TORTUE, GRAND ROSEAU ET PETIT CLOU, Anne Terral : Yvon
TORTUE, GRAND ROSEAU ET PETIT CLOU
Texte : Anne Terral
Illustrations : Géraldine Alibeu
Editions Les Fourmis Rouges
Album cartonné (17x24) 40 pages
Parution : 19 avril 2024
Etrange titre, vous ne trouvez pas ? mais c'est la couverture qui a attiré mon œil d'abord. Ici le choc visuel se continue à l'intérieur et il se double de la découverte d'un beau texte sur un sujet difficile à traiter pour les enfants : le travail de deuil. J'ai croisé sur les réseaux plusieurs demandes à ce sujet et je crois avoir trouvé la réponse. Je vous explique.
Tortue est vieille, très vieille. Elle sent bien que c'est la fin. Alors elle fait le tour de son île pour dire adieu à tout ce qu'elle aime et puis elle invite ses amis pour leur offrir un souvenir. A Castor ce sera deux morceaux de tissu. Pour Loutre deux baguettes de bois. Pour Crapaud une clochette en terre cuite. Et pour Pô, le jeune fils de Crapaud qui ne veut pas qu'elle parte, un grand roseau et un petit clou. Pô ne comprend pas. Et puis Tortue s'endormira mais ne se réveillera pas.
Alors, sur la plage, confiant leur amie aux flots, tous viennent lui dire adieu. Il y a des larmes et le silence, puis l'absence. Vient ensuite la période où chacun pleure dans son coin, celle où on croit apercevoir celle qui n'est plus là.
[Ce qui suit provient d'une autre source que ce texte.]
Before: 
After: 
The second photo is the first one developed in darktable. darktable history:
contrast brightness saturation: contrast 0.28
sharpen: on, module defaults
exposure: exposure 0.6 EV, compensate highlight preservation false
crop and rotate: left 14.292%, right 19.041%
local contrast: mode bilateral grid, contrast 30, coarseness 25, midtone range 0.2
Puis on reparle d'elle, des bons moments passés ensemble, le temps passe... Et un jour, en parlant de Tortue on sourit, on rit même. Et on peut dire le mot qu'on s'interdisait : mourir. Pô à ce moment comprend le sens des cadeaux de Tortue dans sa grande sagesse, il appelle les autres et cet album de deuil finit sur la Vie qui revient et qu'on célèbre grâce à Tortue qui de là-haut fait scintiller la plage pour eux.
De grandes illustrations pleine page ou double-page qui rendent justice au beau travail (à la gouache, semble-t-il) de Géraldine Alibeu accompagnant un texte assez bref mais d'une justesse et d'une sobriété parfaites sur les ressentis et ce qu'on montre aux autres ou pas. Un texte qu'il faudra lire à l'enfant s'il est très jeune, en prenant son temps pour que cela "fasse sens", comme on dit. Des pages colorées, exotiques (il y a même une mangrove), des teintes mates sur un papier et une couverture qu'on a plaisir à toucher. Ne cherchez pas un documentaire animalier, Tortue est mi-humaine, ce qui aidera l'enfant à l'identifier à celui ou celle qui n'est plus là. Les amis aussi ne font qu'évoquer ce qu'ils sont, et c'est bien.
Une fois achevée la lecture, on prend plaisir à revenir au début, retrouver Tortue, comprendre mieux son message. Admirer encore la beauté des décors, les couleurs, revivre la tristesse, la sérénité avant la gaieté revenue. Oui, on a le droit d'être encore joyeux, cela ne signifie pas qu'on oublie.
Et puis, de tout là-haut, Tortue veille sur ses amis ... et le sable scintille.